Financing is a great way for your business to grow. Learn how to leverage financing to invest in technology, improve inventory management, and expand.
Most small business owners understand that you need capital in order to grow. Whether it’s buying additional inventory, hiring more employees, or opening up a new location, growth projects often require the use of financing. Smart business owners identify opportunities that will lead to sustainable growth and find the right financing option to pursue those opportunities.
Here are three smart ways to use financing to grow your business.
1. Invest in new technology
40% of American business owners applied for a business loan in 20171
A good technology investment can substantially increase your business’s output. For example, if you’re using outdated computer hardware or software, upgrading it may allow your employees to accomplish much more during the work day. The more efficient your workforce is, the more you’ll be able to accomplish every day.
Automation of repetitive or time-consuming tasks may be another avenue for achieving growth. According to the Small and Medium Business Trends Report, small businesses that automate their processes are 1.6 times more likely to be growing than those that don’t.2 Investing in automation can save you time, prevent mistakes, and increase your output.
How to finance:
A major technology upgrade will likely require you to borrow money in order to make a one-time purchase. In some cases, an SBA loan may be the financing solution you’re looking for. Because SBA loans are partially backed by the federal government, they may have smaller down payments and longer repayment terms than traditional bank loans. If approved, you can make your desired purchase and pay off the balance on a fixed repayment schedule.
In 2018, the average amount of a new SBA 7(a) loan (the most common type of SBA loan) was $417,316.3
2. Use a business line of credit to better manage inventory levels
There’s nothing worse than having to turn down a customer that wants to buy from you, but for many businesses, this happens all too often. For example, if you sell a product, you may run out of inventory during a particularly busy time. This is when it’s good to have working capital available to replenish your stores and keep business booming. Otherwise, you might be limiting your growth potential.

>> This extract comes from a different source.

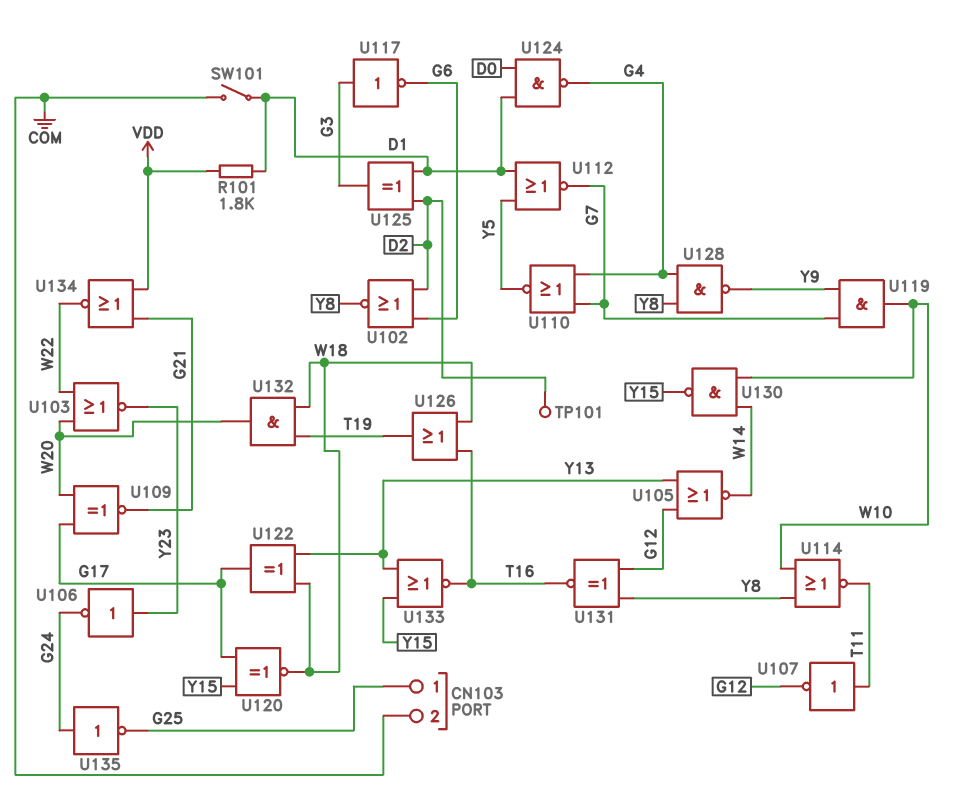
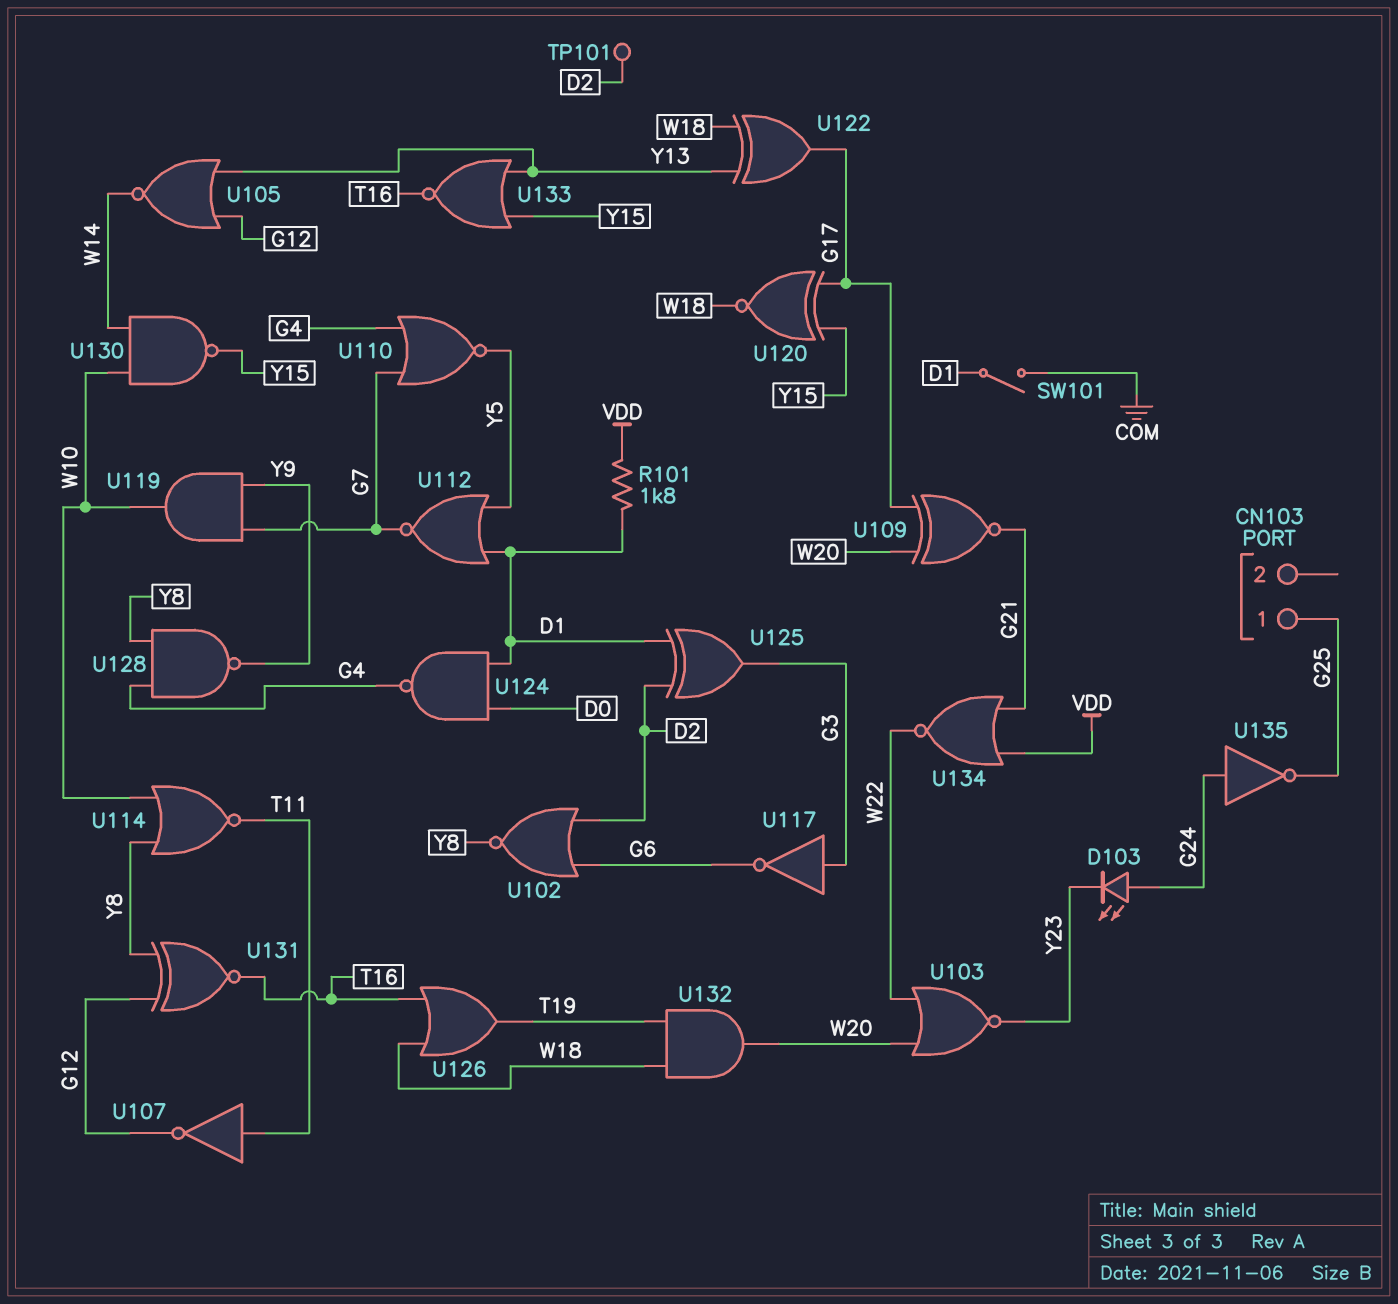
CN103 pin 2: COM -> none
D103: none -> LED (A G24, K Y23)
U106: NOT (in Y23, out G24) -> none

Seasonal businesses can have wildly different capital needs at different points of the year. If your business generates most of its revenue during one part of the year, you’ll want to make sure you’re prepared to make the most of your busy season. Having access to working capital can help with that by allowing you to hire seasonal workers, keep more inventory on hand, and pay higher bills.
How to finance:
A business line of credit is a great option for short term financing needs. It gives you access to working capital when you need it.
3. Use a commercial real estate loan to purchase a new building or facility
One of the fastest ways to grow your business is by opening a new location. If business is booming in your current location(s), you may have exhausted all of your current potential output there, and it might be time to consider opening up a new location.

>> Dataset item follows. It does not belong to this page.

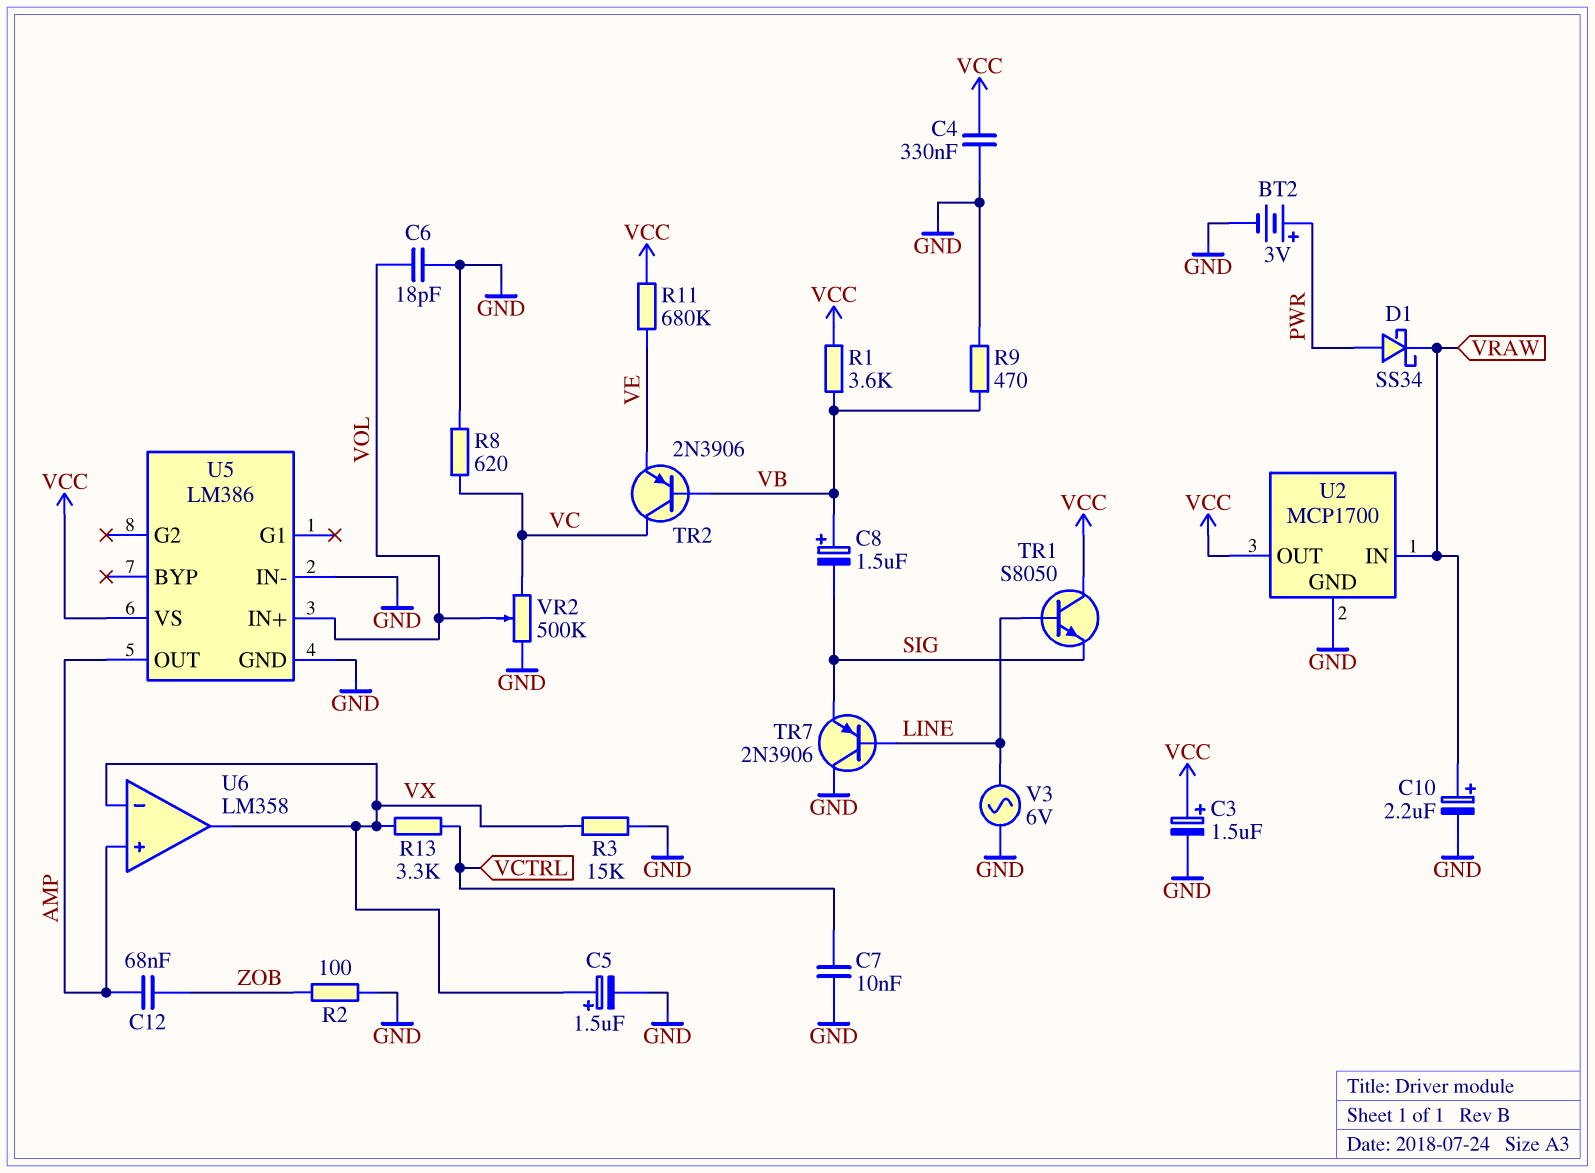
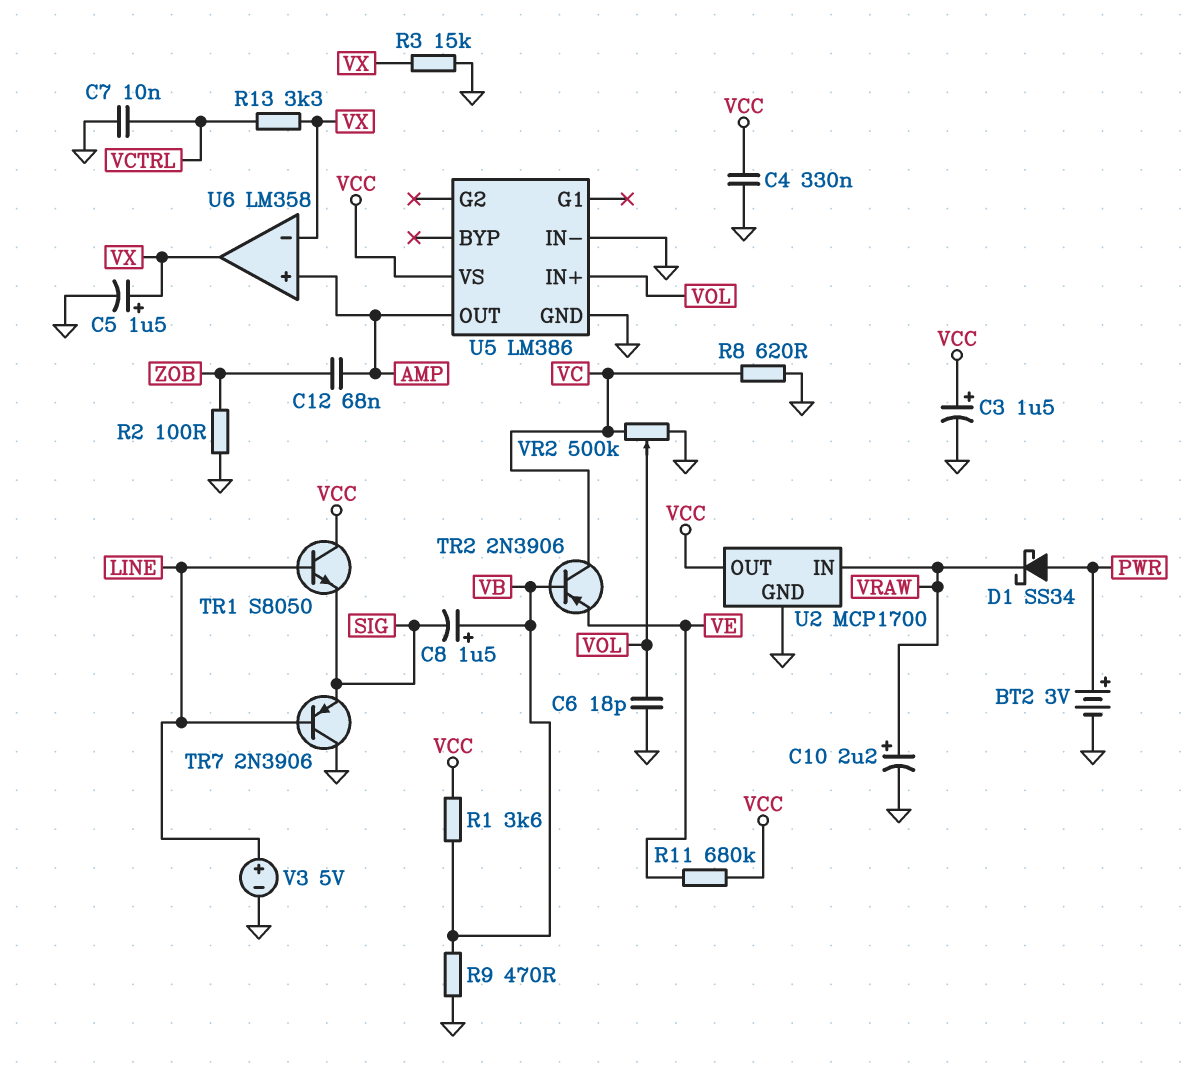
V3: AC 6V (GND, LINE) -> 5V (plus LINE, minus GND)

Before you do so though, make sure you ask yourself these questions:
Yes or No: Do you have the management and staff required to run a new location?
Yes or No: Have you researched the market and determined that the new location is likely to be profitable?
Yes or No: Will you be able to maintain the same standards of quality and customer service at the new location?
If the answer to all three is yes, you’re likely in a strong position to consider opening a new location.
How to finance:
New buildings are normally financed through commercial real estate loans. Similar to residential mortgages, commercial real estate loans allow you to purchase new property, and then pay back the loan at a fixed rate for a period of up to 25 years.
Every business’s path towards growth is different, but the most valuable growth opportunities are usually the ones that lead to sustainable increases in efficiency and output. If you find the right opportunity for your business, and the financing option that lets you pursue it, you should be on your way to growth in no time.
Readers should consult their own attorneys or other advisors regarding any financial or business strategies mentioned in this article. These materials are for informational purposes only and do not necessarily reflect the views or endorsement of Santander Bank.